To do ▸ Only reproduce the lines from the line containing "aquí el perill" onward, exactly, through the final line of the data below.

Page images and extracted text
⁂
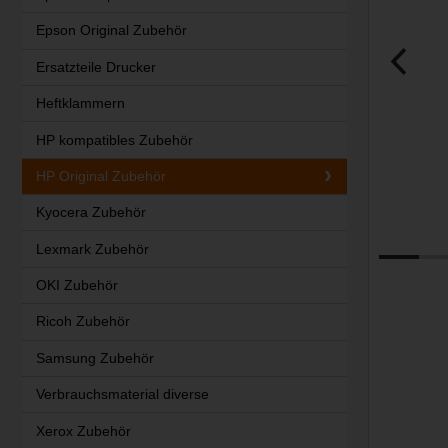
Epson Original Zubehör
Ersatzteile Drucker
Heftklammern
HP kompatibles Zubehör
HP Original Zubehör
Kyocera Zubehör
Lexmark Zubehör
OKI Zubehör
Ricoh Zubehör
Samsung Zubehör
Verbrauchsmaterial diverse
Xerox Zubehör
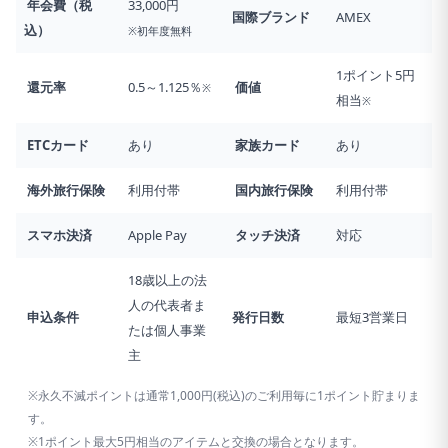
年会費（税
33,000円
国際ブランド
AMEX
込）
※初年度無料
1ポイント5円
還元率
0.5～1.125％
価値
※
相当
※
ETCカード
あり
家族カード
あり
海外旅行
保険
利用付帯
国内旅行
保険
利用付帯
スマホ決済
Apple Pay
タッチ決済
対応
18歳以上の法
人の代表者ま
申込条件
発行日数
最短3営業日
たは個人事業
主
※永久不滅ポイントは通常1,000円(税込)のご利用毎に1ポイント貯まりま
す。
※1ポイント最大5円相当のアイテムと交換の場合となります。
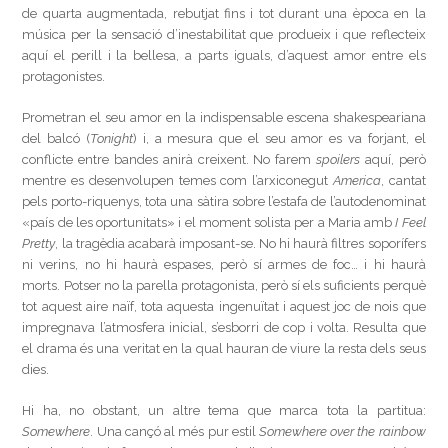
de quarta augmentada, rebutjat fins i tot durant una època en la
música per la sensació d’inestabilitat que produeix i que reflecteix
aquí el perill i la bellesa, a parts iguals, d’aquest amor entre els
protagonistes.
Prometran el seu amor en la indispensable escena shakespeariana
del balcó (
Tonight
) i, a mesura que el seu amor es va forjant, el
conflicte entre bandes anirà creixent. No farem
spoilers
aquí, però
mentre es desenvolupen temes com l’arxiconegut
America
, cantat
pels porto-riquenys, tota una sàtira sobre l’estafa de l’autodenominat
«país de les oportunitats» i el moment solista per a Maria amb
I Feel
Pretty
, la tragèdia acabarà imposant-se. No hi haurà filtres soporífers
ni verins, no hi haurà espases, però sí armes de foc… i hi haurà
morts. Potser no la parella protagonista, però sí els suficients perquè
tot aquest aire naïf, tota aquesta ingenuïtat i aquest joc de nois que
impregnava l’atmosfera inicial, s’esborri de cop i volta. Resulta que
el drama és una veritat en la qual hauran de viure la resta dels seus
dies.
Hi ha, no obstant, un altre tema que marca tota la partitua:
Somewhere
. Una cançó al més pur estil
Somewhere over the rainbow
⁂
Solution ▸
aquí el perill i la bellesa, a parts iguals, d’aquest amor entre els
protagonistes.
Prometran el seu amor en la indispensable escena shakespeariana
del balcó (
Tonight
) i, a mesura que el seu amor es va forjant, el
conflicte entre bandes anirà creixent. No farem
spoilers
aquí, però
mentre es desenvolupen temes com l’arxiconegut
America
, cantat
pels porto-riquenys, tota una sàtira sobre l’estafa de l’autodenominat
«país de les oportunitats» i el moment solista per a Maria amb
I Feel
Pretty
, la tragèdia acabarà imposant-se. No hi haurà filtres soporífers
ni verins, no hi haurà espases, però sí armes de foc… i hi haurà
morts. Potser no la parella protagonista, però sí els suficients perquè
tot aquest aire naïf, tota aquesta ingenuïtat i aquest joc de nois que
impregnava l’atmosfera inicial, s’esborri de cop i volta. Resulta que
el drama és una veritat en la qual hauran de viure la resta dels seus
dies.
Hi ha, no obstant, un altre tema que marca tota la partitua:
Somewhere
. Una cançó al més pur estil
Somewhere over the rainbow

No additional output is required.